What is capital?
- “Accumulated labor which […] enables [agents] to appropriate social energy in the form of reified or living labor.” - Bourdieu
- Three types:
Economic Capital
- Money
- Factories
- Businesses
Cultural capital
- Culture, cultivation, assimilation
- Developing a way of seeing and acting in the world
- Also education and technical skills
- Mostly “embodied”
Social Capital
- “the aggregate of the actual or potential resources which are linked to possession of a durable network of more or less institutionalized relationships of mutual acquaintance and recognition”
- Bourdieu describes this as membership in a group
- Families
- Schools
- Parties
- Etc.
- Our social connections can help us to mobilize the capital (cultural and economic) of others
What is capital for?
- Some goods are “purchased” with different kinds of labor
- E.g., emotional support and friendship
- For Bourdieu, the goal is to improve and ensure position in social space
- Capital can be traded for other kinds of capital.
- Money + time for education
- Gifts -> social capital
How can we identify when people have social capital?

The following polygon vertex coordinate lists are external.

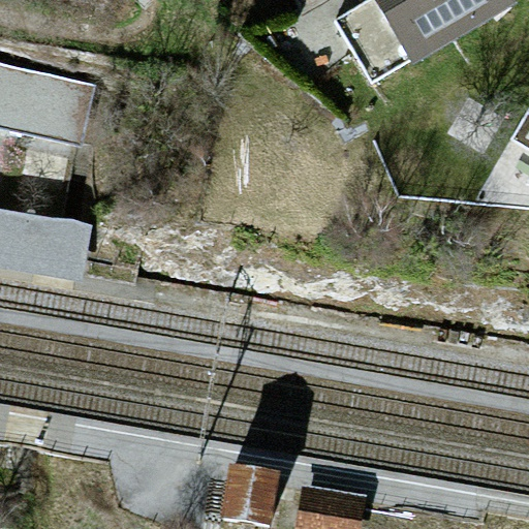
[(509,0),(367,0),(335,20),(372,82),(509,0)]
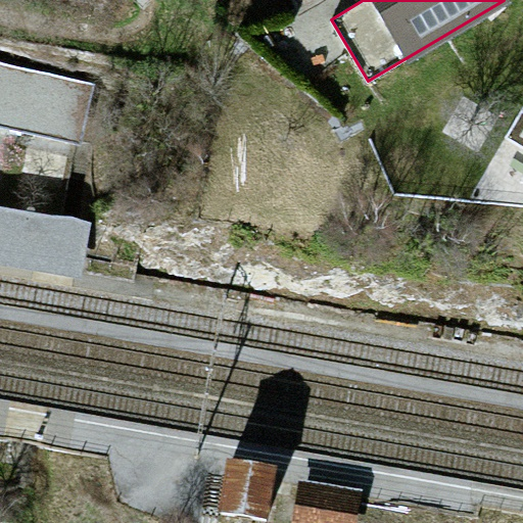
[(0,125),(76,142),(87,89),(0,69),(0,125)]
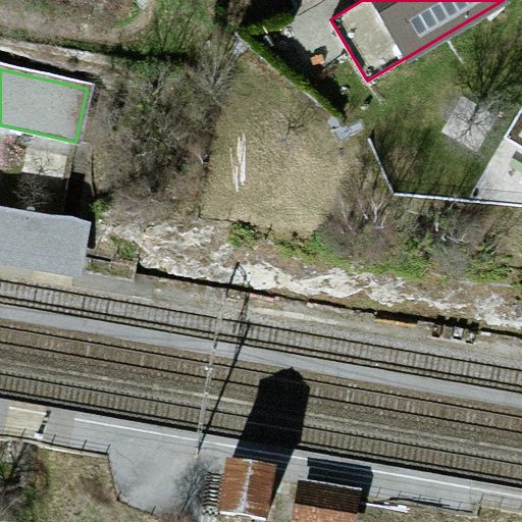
[(0,268),(76,282),(86,232),(0,218),(0,268)]
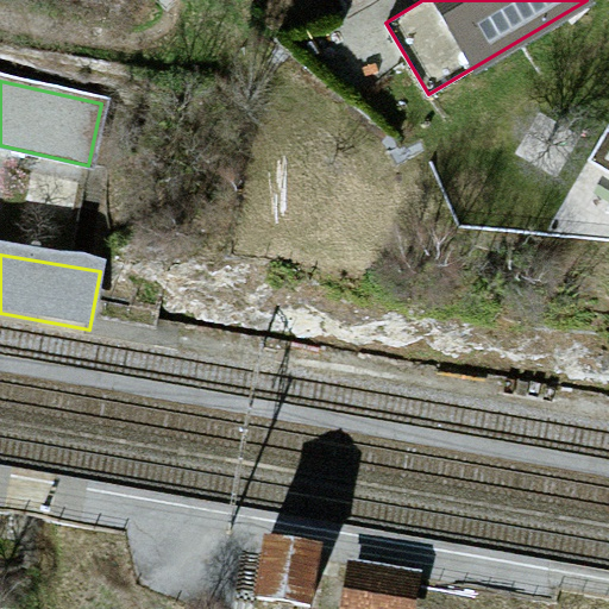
[(267,534),(255,597),(308,607),(320,542),(267,534)]
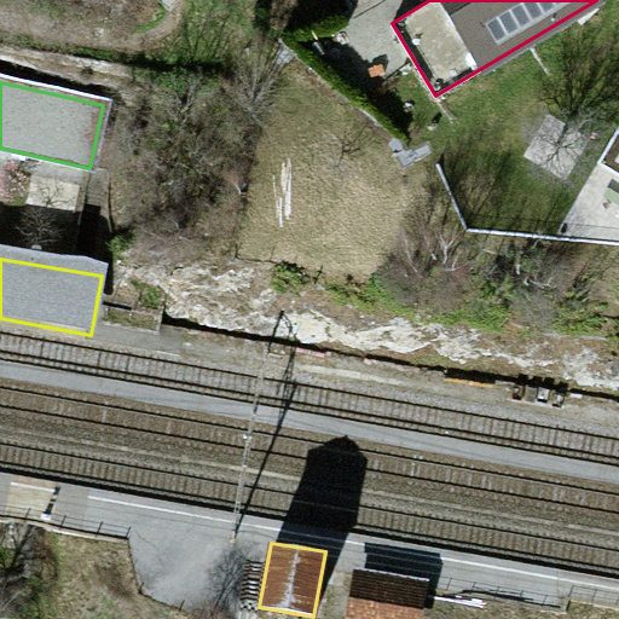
[(357,571),(347,618),(416,618),(424,584),(357,571)]
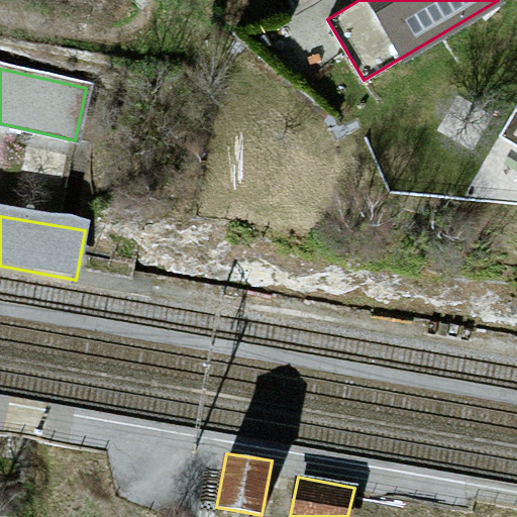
All buildings are outlined.
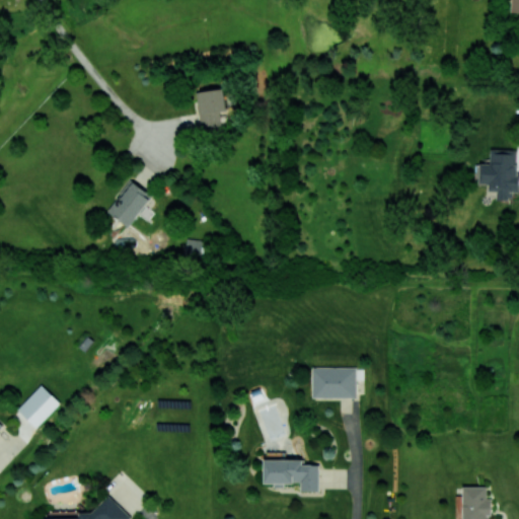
[(201,90),(203,112),(200,113),(201,128),(220,127),(219,110),(226,110),(224,88),(201,90)]
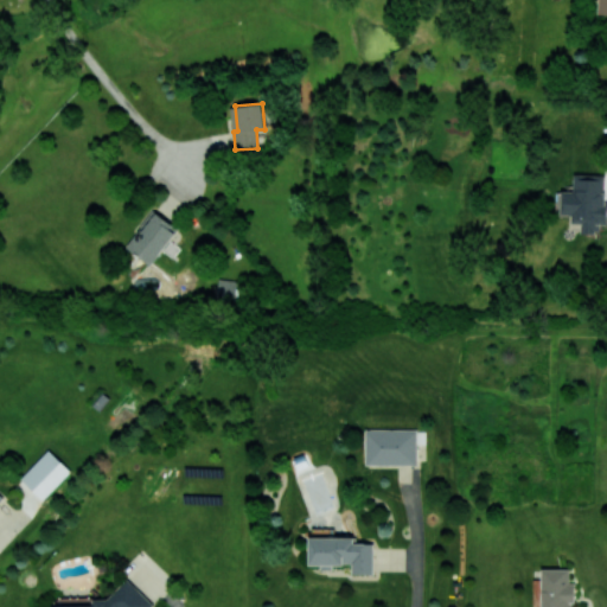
[(606,180),(606,174),(574,173),(573,192),(560,191),(558,215),(573,215),(572,223),(581,223),(581,232),(600,234),(600,224),(606,224),(606,180)]
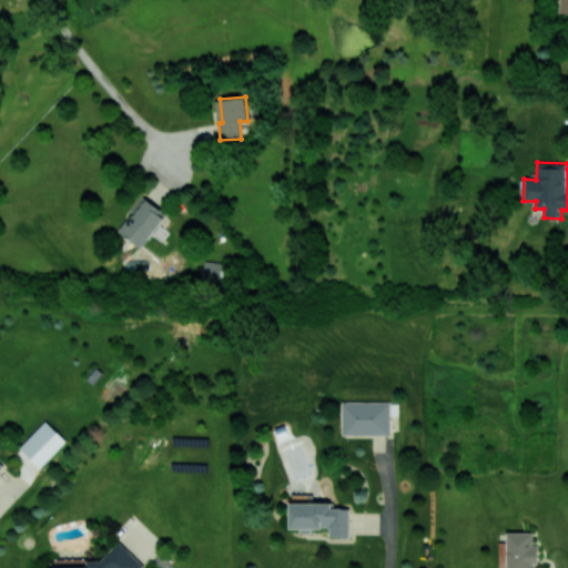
[(144,249),(166,211),(141,196),(119,233),(144,249)]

- Closure and embeddedness
- Strong, dense, networks
- Reciprocal, repeated exchanges that encourage cooperation
- Structural holes
- Connecting two groups
- Power to control information, gain new information
- When might one or the other be beneficial?
Strength of weak ties
- One of the most cited social science papers ever (> 55K citations!)
- Initial question:
- Survey showed that people found jobs through acquaintances rather than friends
Strength of weak ties
- What are the “weak ties” that Granovetter refers to?
- Why is information more likely to come through weak ties?
- Strong ties have redundant information
- They are already tied to each other
- Weak ties are more likely to access new parts of the network
Different relationships have different benefits
- Some types of social capital (cooperation, support, etc.) are best served through dense cliques
- Others (innovation, information search, etc.) require connecting distant groups (bridges and weak ties)
Societal level social capital
- Putnam argues for the idea of generalized social capital
- Do people trust each other?
- Societies with trust are more successful.